→ Activity list
a - List every place name that appears in the passage about the Orava music recordings.
b - Write a continuation of the passage about the Orava music recordings, picking up after its final sentence.

This double-CD and booklet is the first in a series of six important archival releases of traditional Slovak music. Orava is a district of the Slovak Tatras, west of Zakopane in Poland, which is much better known internationally. Certainly the modal nature of the music, with its characteristic sharpened fourth in the melodic lines, sounds close to the górale (highland) music of Zakopane and around. The 280 performers from 19 Orava villages performed at a folklore festival in Detva in July 1977 and were then recorded at a Czechoslovak Radio studio in Banská Bystrica early in 1978. These were some of the first stereo recordings of traditional music in the country.

(Saved data entries)
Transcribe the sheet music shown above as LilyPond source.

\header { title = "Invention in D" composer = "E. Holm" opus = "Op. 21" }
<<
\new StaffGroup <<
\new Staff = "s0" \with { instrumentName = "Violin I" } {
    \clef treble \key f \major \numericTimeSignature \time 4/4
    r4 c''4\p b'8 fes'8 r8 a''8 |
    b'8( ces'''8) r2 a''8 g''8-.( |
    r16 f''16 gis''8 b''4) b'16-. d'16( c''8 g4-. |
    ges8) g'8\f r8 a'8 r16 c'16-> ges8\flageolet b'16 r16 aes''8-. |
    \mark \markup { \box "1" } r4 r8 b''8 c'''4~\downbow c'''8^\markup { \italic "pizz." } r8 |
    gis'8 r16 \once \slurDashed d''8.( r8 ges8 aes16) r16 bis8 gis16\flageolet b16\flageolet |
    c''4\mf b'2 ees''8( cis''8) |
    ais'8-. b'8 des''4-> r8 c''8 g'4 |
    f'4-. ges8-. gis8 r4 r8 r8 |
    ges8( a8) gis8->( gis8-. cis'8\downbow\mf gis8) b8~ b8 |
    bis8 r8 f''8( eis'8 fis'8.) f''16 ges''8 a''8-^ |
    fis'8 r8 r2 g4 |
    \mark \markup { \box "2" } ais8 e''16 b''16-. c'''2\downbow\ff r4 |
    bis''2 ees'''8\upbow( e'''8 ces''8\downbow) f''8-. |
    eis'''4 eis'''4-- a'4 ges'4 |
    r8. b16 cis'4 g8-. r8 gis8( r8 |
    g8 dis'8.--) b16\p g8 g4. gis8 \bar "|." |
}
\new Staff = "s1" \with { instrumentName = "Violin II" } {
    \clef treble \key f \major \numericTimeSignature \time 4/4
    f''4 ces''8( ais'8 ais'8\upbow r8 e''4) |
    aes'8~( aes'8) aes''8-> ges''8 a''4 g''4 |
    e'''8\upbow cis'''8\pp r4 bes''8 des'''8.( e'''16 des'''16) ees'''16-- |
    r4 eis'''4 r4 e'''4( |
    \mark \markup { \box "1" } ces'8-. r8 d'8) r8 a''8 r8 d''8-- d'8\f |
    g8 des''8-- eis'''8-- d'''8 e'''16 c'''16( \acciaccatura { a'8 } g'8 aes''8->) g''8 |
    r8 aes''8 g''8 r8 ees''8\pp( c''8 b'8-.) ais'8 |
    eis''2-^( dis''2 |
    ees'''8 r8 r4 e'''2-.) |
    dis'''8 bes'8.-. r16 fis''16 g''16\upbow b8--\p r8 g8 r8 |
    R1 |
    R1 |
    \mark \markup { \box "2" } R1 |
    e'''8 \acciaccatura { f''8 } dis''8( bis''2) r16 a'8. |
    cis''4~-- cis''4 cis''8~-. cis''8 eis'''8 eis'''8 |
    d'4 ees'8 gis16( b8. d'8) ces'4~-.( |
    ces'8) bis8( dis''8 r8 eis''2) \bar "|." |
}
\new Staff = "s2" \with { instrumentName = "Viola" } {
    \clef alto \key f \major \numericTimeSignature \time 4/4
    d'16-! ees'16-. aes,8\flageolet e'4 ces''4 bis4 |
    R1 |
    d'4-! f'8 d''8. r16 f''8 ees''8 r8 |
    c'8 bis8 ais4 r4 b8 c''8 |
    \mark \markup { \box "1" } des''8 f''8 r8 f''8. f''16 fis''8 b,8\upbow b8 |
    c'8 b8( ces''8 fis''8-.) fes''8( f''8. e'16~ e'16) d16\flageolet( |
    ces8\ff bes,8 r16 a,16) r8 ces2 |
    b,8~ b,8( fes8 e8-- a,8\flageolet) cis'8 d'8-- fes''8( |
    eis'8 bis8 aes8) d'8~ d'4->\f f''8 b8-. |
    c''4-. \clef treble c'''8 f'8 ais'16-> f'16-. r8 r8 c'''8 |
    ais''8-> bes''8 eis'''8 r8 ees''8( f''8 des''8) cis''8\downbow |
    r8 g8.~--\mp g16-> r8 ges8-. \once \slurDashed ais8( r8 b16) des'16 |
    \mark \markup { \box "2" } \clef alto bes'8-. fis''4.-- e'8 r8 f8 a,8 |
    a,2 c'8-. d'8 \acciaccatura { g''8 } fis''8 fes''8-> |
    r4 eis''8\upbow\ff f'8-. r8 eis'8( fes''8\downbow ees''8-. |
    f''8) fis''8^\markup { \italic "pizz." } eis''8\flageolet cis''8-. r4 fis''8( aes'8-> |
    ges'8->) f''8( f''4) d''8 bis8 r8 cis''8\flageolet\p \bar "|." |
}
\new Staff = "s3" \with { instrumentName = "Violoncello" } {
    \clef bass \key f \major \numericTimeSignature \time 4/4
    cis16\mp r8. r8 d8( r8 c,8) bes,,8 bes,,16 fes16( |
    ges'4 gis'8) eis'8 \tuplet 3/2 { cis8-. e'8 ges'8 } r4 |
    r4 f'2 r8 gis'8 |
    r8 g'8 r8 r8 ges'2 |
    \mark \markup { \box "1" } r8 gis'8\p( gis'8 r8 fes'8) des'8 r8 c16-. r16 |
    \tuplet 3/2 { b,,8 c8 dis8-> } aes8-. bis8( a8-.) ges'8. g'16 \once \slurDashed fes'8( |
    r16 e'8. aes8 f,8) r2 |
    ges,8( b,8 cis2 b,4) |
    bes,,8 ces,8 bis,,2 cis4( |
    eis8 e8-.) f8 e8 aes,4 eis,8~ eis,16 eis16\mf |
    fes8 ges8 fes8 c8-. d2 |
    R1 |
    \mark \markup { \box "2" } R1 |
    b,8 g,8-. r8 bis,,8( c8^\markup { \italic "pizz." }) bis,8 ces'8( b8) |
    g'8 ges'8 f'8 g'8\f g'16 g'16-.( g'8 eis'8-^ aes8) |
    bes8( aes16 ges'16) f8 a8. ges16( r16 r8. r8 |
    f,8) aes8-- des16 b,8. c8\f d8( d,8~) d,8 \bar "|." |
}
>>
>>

→ Answers below
a - Orava, the Slovak Tatras, Zakopane, Poland, Detva, Banská Bystrica

b -
The English notes describe how the repertoire was selected and refined to showcase the most traditional pieces, guided by composer and ethnomusicologist Svetozár Stračina. In time the villagers themselves also worked out which pieces might be most interesting for the collectors. The majority of the pieces are solo vocal or choral, with some strong vocal and bagpipe tracks from Oravská Polhora, evocative yodel-like female shepherd vocals from Novot’/Oravské Veselé, and choral and string band examples from Hladovka and Suchá Hora, with heavy, on-the-beat chords indistinguishable (to me) from the Polish górale music just over the border. There are fuller notes in Slovak with musicians’ names, lyrics, map and colour photos. More information is available from the website (www.panoramaludovejkultury.sk).